Despite the overwhelming obstacles presented by the pandemic, CCT produced a higher than expected volume and quality for its 2020 exported coffee. They insured the harvest by providing direct monetary support to its co-op farmers through the local purchase of their harvests.  With the advantage of in-country Timorese management and staff and the early development and implementation of COVID operational protocols, CCT purchased a higher than expected 13,900 tonnes of red coffee cherry from Fair Trade and Organically certified farmers. This coffee was processed in-country into a total of 2,130 tonnes of grade 1 green coffee bean thus far and exported to Canada, USA, Australia, China and New Zealand.

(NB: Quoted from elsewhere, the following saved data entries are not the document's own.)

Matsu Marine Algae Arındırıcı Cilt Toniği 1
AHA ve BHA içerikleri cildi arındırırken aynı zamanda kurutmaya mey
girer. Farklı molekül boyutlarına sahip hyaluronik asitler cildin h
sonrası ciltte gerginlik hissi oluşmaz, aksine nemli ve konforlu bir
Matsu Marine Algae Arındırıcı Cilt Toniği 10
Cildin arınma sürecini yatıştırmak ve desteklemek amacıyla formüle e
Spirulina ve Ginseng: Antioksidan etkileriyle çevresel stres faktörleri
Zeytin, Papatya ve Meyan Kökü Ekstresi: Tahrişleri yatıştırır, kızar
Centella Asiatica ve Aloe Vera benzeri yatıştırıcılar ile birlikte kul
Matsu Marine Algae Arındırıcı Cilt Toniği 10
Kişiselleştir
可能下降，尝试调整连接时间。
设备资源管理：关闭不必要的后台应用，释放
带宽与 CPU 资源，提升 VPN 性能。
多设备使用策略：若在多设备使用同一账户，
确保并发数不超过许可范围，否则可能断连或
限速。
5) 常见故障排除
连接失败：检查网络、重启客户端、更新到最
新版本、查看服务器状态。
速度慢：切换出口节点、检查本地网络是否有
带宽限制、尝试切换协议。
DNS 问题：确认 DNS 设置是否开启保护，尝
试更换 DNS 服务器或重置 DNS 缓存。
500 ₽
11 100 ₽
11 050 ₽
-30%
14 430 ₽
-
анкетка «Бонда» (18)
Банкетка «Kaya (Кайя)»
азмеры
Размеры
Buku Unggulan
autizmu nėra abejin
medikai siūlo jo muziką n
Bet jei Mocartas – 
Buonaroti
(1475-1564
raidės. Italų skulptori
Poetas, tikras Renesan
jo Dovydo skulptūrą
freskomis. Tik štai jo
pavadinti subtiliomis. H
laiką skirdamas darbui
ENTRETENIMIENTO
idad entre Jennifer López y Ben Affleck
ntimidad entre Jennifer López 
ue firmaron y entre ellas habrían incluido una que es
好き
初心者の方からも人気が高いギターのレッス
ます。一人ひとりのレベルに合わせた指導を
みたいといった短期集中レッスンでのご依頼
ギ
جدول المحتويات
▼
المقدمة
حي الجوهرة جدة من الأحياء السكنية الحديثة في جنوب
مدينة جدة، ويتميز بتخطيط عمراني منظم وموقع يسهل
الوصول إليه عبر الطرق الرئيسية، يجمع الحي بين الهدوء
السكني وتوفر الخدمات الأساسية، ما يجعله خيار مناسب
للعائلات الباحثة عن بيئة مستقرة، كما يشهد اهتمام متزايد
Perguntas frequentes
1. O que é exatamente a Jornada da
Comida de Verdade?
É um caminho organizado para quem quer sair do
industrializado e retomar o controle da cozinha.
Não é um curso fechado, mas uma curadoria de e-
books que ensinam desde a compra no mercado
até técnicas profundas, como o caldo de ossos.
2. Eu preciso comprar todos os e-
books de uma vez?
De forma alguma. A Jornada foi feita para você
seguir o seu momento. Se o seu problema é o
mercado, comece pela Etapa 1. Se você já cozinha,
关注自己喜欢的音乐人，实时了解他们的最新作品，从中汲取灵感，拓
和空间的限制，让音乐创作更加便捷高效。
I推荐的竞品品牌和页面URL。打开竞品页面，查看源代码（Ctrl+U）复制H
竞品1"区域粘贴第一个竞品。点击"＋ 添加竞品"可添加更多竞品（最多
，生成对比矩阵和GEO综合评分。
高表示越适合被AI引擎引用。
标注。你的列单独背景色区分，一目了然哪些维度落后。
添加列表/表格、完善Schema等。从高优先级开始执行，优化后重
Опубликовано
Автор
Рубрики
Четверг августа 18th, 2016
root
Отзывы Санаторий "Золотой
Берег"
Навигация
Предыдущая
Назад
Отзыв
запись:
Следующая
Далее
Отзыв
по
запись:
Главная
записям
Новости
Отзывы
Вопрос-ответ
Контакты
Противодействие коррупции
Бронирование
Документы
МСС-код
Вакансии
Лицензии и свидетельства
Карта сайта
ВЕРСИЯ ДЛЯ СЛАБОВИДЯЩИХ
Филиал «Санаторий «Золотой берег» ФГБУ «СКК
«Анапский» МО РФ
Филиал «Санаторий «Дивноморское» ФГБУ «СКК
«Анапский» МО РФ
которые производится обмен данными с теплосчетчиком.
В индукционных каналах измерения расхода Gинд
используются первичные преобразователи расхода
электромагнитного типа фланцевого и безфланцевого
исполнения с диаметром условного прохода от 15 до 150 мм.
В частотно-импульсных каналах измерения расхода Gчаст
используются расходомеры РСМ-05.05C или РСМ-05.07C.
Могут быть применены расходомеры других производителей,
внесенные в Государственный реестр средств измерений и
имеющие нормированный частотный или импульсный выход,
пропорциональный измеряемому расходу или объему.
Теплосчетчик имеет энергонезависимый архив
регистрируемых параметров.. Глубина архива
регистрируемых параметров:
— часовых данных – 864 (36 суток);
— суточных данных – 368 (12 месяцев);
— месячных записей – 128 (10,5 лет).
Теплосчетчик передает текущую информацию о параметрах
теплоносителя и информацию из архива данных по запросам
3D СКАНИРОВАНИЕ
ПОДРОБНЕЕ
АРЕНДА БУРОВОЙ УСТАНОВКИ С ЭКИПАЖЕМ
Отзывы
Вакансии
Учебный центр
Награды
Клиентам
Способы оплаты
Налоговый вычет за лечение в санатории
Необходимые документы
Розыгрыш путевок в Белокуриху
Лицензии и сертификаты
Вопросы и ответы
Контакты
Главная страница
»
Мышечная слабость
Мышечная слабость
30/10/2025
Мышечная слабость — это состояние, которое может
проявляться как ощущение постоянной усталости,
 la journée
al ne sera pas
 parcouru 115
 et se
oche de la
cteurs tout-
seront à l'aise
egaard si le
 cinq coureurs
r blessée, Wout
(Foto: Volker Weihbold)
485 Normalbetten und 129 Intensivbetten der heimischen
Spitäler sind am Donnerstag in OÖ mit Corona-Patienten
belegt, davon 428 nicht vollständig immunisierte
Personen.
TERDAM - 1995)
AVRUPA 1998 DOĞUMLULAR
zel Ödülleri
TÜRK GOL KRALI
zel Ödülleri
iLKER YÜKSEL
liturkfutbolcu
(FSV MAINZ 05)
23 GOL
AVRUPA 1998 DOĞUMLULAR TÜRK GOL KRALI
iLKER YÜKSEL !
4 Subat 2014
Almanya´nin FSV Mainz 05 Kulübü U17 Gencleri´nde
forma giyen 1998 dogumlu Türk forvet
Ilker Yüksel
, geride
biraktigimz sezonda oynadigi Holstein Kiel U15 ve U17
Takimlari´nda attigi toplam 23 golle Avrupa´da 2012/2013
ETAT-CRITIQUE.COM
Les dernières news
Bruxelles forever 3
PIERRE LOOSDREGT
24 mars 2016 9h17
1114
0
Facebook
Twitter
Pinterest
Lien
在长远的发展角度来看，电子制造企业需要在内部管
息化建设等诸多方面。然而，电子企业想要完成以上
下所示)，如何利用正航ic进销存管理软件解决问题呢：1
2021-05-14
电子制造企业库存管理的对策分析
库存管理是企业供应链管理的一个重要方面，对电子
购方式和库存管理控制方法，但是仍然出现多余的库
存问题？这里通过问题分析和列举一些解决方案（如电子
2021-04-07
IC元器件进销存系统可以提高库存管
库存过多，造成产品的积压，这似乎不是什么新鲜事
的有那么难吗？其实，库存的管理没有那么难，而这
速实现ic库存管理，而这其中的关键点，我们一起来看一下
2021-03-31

Looking forward, CCT will play a critical role in its farmer communities as it joins with the Government of Timor Leste in the expected rollout of COVID-19 vaccinations.  CCT’s health service is prepared to fully respond, as it currently delivers and supports the National Children’s Immunization program and has previously participated in national mass immunization campaigns.

Despite economic downturns, adverse climate events, political uncertainty with severe social unrest and violence and now a worldwide pandemic, for more than 20 years, CCT has been in the field buying coffee and supporting their co-op member-owner farmers and their communities. Their farmers are the cooperative, giving them direct control over its policies and practices and a voice that will ensure its resilience for future generations.